> [Input records]:
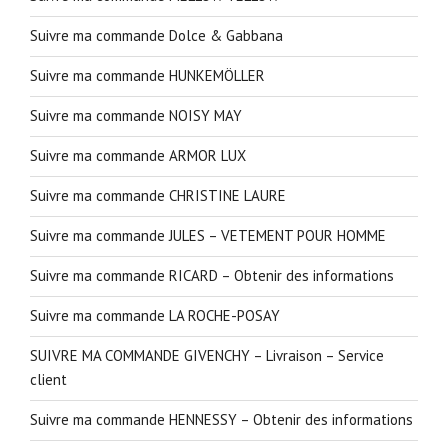
Suivre ma commande Dolce & Gabbana
Suivre ma commande HUNKEMÖLLER
Suivre ma commande NOISY MAY
Suivre ma commande ARMOR LUX
Suivre ma commande CHRISTINE LAURE
Suivre ma commande JULES – VETEMENT POUR HOMME
Suivre ma commande RICARD – Obtenir des informations
Suivre ma commande LA ROCHE-POSAY
SUIVRE MA COMMANDE GIVENCHY – Livraison – Service
client
Suivre ma commande HENNESSY – Obtenir des informations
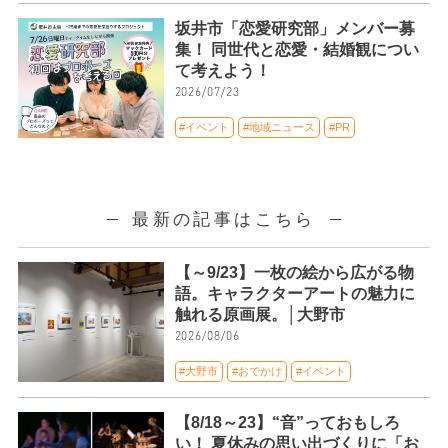
坂井市「恋愛研究部」メンバー募
集！ 同世代と恋愛・結婚観につい
て考えよう！
2026/07/23
#イベント
#地域ニュース
#PR
最新の記事はこちら
【～9/23】一枚の絵から広がる物
語。キャラクターアートの魅力に
触れる原画展。│大野市
2026/08/06
#大野市
#おでかけ
#イベント
【8/18～23】“音”っておもしろ
い！ 夏休みの思い出づくりに「お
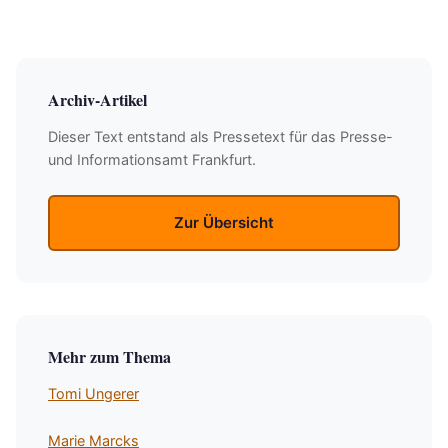
Archiv-Artikel
Dieser Text entstand als Pressetext für das Presse-
und Informationsamt Frankfurt.
Zur Übersicht
Mehr zum Thema
Tomi Ungerer
Marie Marcks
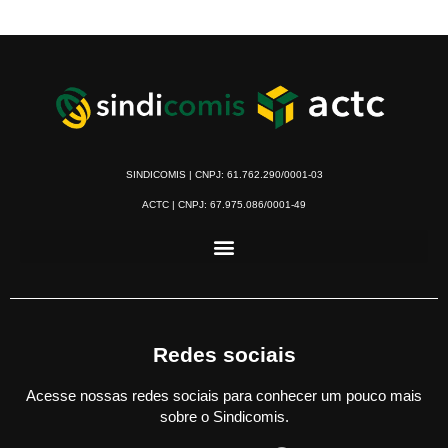
SINDICOMIS | CNPJ: 61.762.290/0001-03
ACTC | CNPJ: 67.975.086/0001-49
Redes sociais
Acesse nossas redes sociais para conhecer um pouco mais
sobre o Sindicomis.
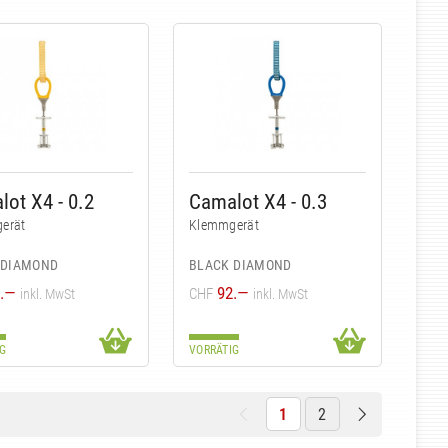
ot X4 - 0.2
Camalot X4 - 0.3
erät
Klemmgerät
 DIAMOND
BLACK DIAMOND
.—
92.—
CHF
inkl. MwSt
inkl. MwSt
G
VORRÄTIG
1
2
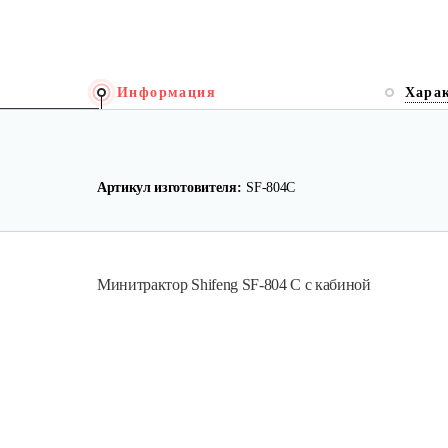
Информация
Хара
Артикул изготовителя:
SF-804С
Минитрактор Shifeng SF-804 С с кабиной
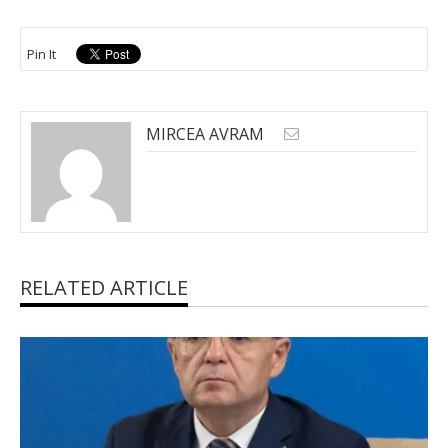
Pin It
MIRCEA AVRAM
RELATED ARTICLE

> [Task objective]:
Turn the text of all the items above into a single numbered list with one line per number. Skip blank lines and leave out the picture lines.

> [Completed task]:
1. Suivre ma commande Dolce & Gabbana
2. Suivre ma commande HUNKEMÖLLER
3. Suivre ma commande NOISY MAY
4. Suivre ma commande ARMOR LUX
5. Suivre ma commande CHRISTINE LAURE
6. Suivre ma commande JULES – VETEMENT POUR HOMME
7. Suivre ma commande RICARD – Obtenir des informations
8. Suivre ma commande LA ROCHE-POSAY
9. SUIVRE MA COMMANDE GIVENCHY – Livraison – Service
10. client
11. Suivre ma commande HENNESSY – Obtenir des informations
12. 坂井市「恋愛研究部」メンバー募
13. 集！ 同世代と恋愛・結婚観につい
14. て考えよう！
15. 2026/07/23
16. #イベント
17. #地域ニュース
18. #PR
19. 最新の記事はこちら
20. 【～9/23】一枚の絵から広がる物
21. 語。キャラクターアートの魅力に
22. 触れる原画展。│大野市
23. 2026/08/06
24. #大野市
25. #おでかけ
26. #イベント
27. 【8/18～23】“音”っておもしろ
28. い！ 夏休みの思い出づくりに「お
29. Archiv-Artikel
30. Dieser Text entstand als Pressetext für das Presse-
31. und Informationsamt Frankfurt.
32. Zur Übersicht
33. Mehr zum Thema
34. Tomi Ungerer
35. Marie Marcks
36. SINDICOMIS | CNPJ: 61.762.290/0001-03
37. ACTC | CNPJ: 67.975.086/0001-49
38. Redes sociais
39. Acesse nossas redes sociais para conhecer um pouco mais
40. sobre o Sindicomis.
41. ot X4 - 0.2
42. Camalot X4 - 0.3
43. erät
44. Klemmgerät
45.  DIAMOND
46. BLACK DIAMOND
47. .—
48. 92.—
49. CHF
50. inkl. MwSt
51. inkl. MwSt
52. G
53. VORRÄTIG
54. 1
55. 2
56. Информация
57. Хара
58. Артикул изготовителя:
59. SF-804С
60. Минитрактор Shifeng SF-804 С с кабиной
61. Pin It
62. MIRCEA AVRAM
63. RELATED ARTICLE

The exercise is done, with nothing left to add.